My mother was livid.
“How dare she call herself a Christian. Pope Francis just came to Philly and defended gay people. If she is going against the word of the Pope, she isn’t a Christian. She’s hiding behind the bible for her own agenda.” On and on and on she went, absolutely seething with anger. Looking back, it’s a conversation that makes me feel super warm inside because my mother, the Christian with a queer kid, could have taken everything so much worse. Even if she wasn’t a homophobe, she could have elected to ignore my identity to make things easier for her. But she didn’t. And more than that, her protectiveness of me extended to her protectiveness of my identity.

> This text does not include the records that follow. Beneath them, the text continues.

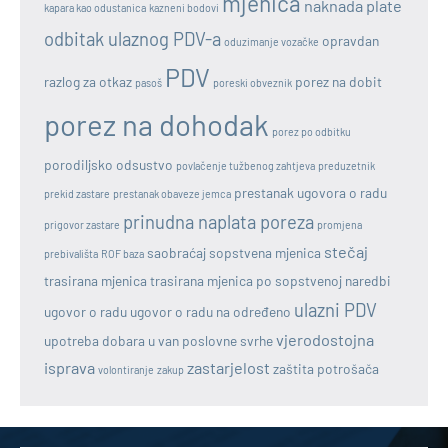
mjenica
naknada plate
kapara kao odustanica
kazneni bodovi
odbitak ulaznog PDV-a
opravdan
oduzimanje vozačke
PDV
razlog za otkaz
porez na dobit
pasoš
poreski obveznik
porez na dohodak
porez po odbitku
porodiljsko odsustvo
povlačenje tužbenog zahtjeva
preduzetnik
prestanak ugovora o radu
prekid zastare
prestanak obaveze jemca
prinudna naplata poreza
prigovor zastare
promjena
stečaj
saobraćaj
sopstvena mjenica
prebivališta
ROF baza
trasirana mjenica
trasirana mjenica po sopstvenoj naredbi
ulazni PDV
ugovor o radu
ugovor o radu na određeno
vjerodostojna
upotreba dobara u van poslovne svrhe
isprava
zastarjelost
zaštita potrošača
volontiranje
zakup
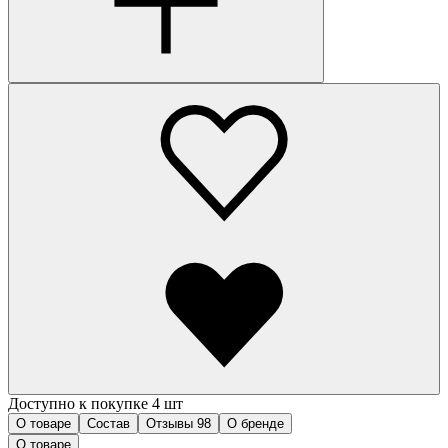
Доступно к покупке 4 шт
О товаре
Состав
Отзывы
98
О бренде
О товаре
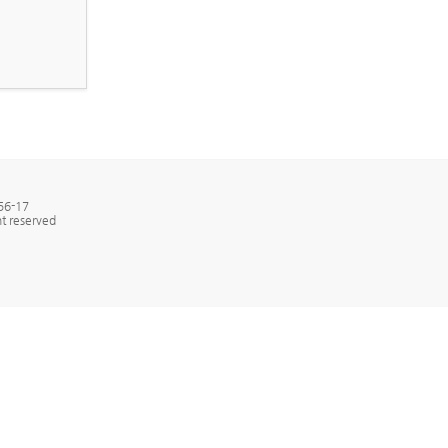
6-17
t reserved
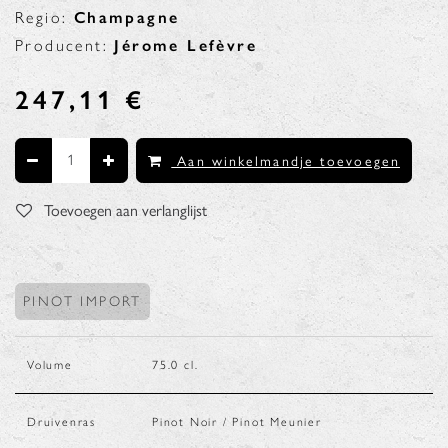
Regio:
Champagne
Producent:
Jérome Lefèvre
247,11
€
Aan winkelmandje toevoegen
Toevoegen aan verlanglijst
PINOT IMPORT
Volume
75.0
cl.
Druivenras
Pinot Noir / Pinot Meunier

But at the time, I was just scared. I was grateful for her protection and her talking to me while I holed up in the bathroom, but every one of her plans for me to fix the problem seemed impossible. I couldn’t confront my boss about it without outing myself. I certainly couldn’t confront the woman in question. And the thought of looking for a new job scares the ever-loving shit out of me. So, once she ran out of avenues to help, she just started going off about this woman again (and my boss, for not keeping hate speech out of the office.)
Eventually I pulled myself together and went back to work, stiff as a board for the rest of the day, but any time I thought of the incident, I thought of my mom; my wonderful, quietly, fiercely supportive mom.